A better approach I would like to propose is to use the Prototype javascript library in combination with EXISTING widgets to improve their response and functionality. The widget rendering code would detect if the browser supports javascript, and output the correct HTML to accommodate the browser.

Instead of a "live-form" widget, the existing form widget would detect browser support, and render an improved form if the browser supports it. The current paginated tables would use Ajax calls to scroll through pages instead of refreshing the whole screen.

Basically, I'd like to see the cool effects and improved response implemented without any additional work on the widget XML files.

What do you think?

-Adrian

David E Jones wrote:
I guess this is a continuation of the discussion in the thread "uilabels and screenlet widget", and is related somewhat to part of the stuff in issue OFBIZ-1648. The general goal of the widgets is simple: no platform specific artifacts. Unfortunately this isn't entirely possible, which is why we have a very big and ugly "platform-specific" tag to delineate things that are not generic and provide for the possible of having alternative platform things specified together so that when rendering for a different target the appropriate option can be selected. As far as that applies to this topic, I'd say the best approach is to never have any element or attribute called "dojo" or "ajax" or "rico" or anything. In the dojo attribute for the container elements, I'm not sure what you'd propose to put in it, ie the "some Dojo data", but in general I'd prefer to never have anything that is so dependent on a particular underlying technology, the widget artifacts gain efficiency by their focus on different effects, with the underlying software taking care of the "causes", or rather how the effects are brought about. In other words while we wouldn't want elements that have anything to do with "dojo" or "openrico" we would want elements to describe the effects from those libraries we'd like to have available through the widget, and the most appropriate is probably the Form Widget with different form and field types (though some would certainly go elsewhere and are not form related). Examples of that would be a new form type like "live-grid" or a new form field type like "live-combobox" (or "dynamic-combobox" or "server-side-combobox" or something). If we add elements like that then it doesn't matter which AJAX library we use underneath and generate HTML/etc for, and we can change libraries without requiring any change to the higher level artifacts, like the form definitions.
-David
On Feb 16, 2008, at 1:34 PM, Adrian Crum wrote:
In order to accommodate 3rd party rendering libraries (Ajax, Dojo, etc) in the screen widgets, we need to discuss how that support will appear in the screen widget XML files.
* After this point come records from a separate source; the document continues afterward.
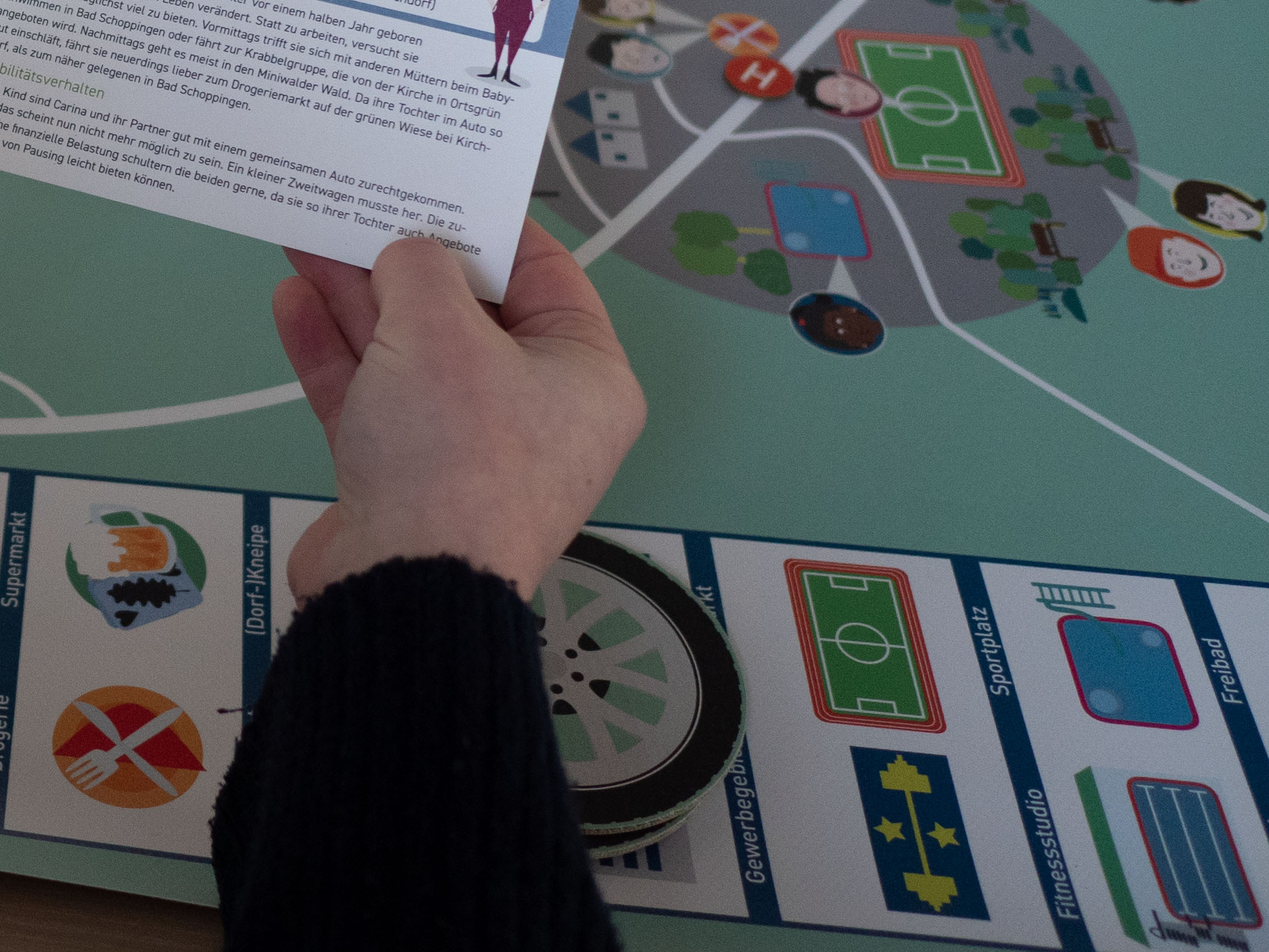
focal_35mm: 70
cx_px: -207
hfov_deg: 25.3
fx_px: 2566
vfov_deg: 20.1
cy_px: -75
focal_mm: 15
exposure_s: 1/400
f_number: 1.8
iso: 800
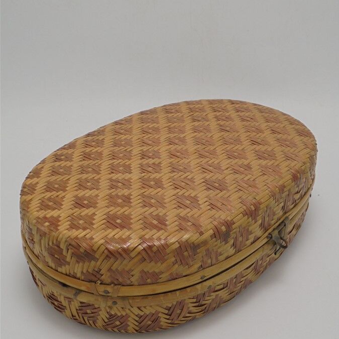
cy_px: 199
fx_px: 499
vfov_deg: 37.4
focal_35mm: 45
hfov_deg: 37.6
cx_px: 170
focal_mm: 6.9
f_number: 4.2
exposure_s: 1/40
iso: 100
I'll start things off with a suggestion I made in another thread. Everyone is welcome to join in and offer their ideas. When we reach an agreement, we can submit the results to Jira and begin building it out.

I was thinking we could simply extend the existing widgets with additional attributes. The new attributes would pass 3rd party specific data to the rendering classes. The new attributes are ignored by rendering classes that don't need them. All rendering classes render all widgets in some form - some rendering classes might have additional bells and whistles based upon the additional attributes, while others downgrade gracefully and still provide a usable screen rendering.


So, the widget XML would look something like this:


<container id="some-id" style="some-style" dojo="some Dojo data" ajax="some Ajax data" foo="some foo data">
...
</container>

The additional attributes could be applied to any screen widget element, not just the container element.

The advantage I see to this approach is it is fully backwards compatible. We can add attributes to any screen widget element without breaking existing rendering code.

That's it. Like I said, please add your ideas.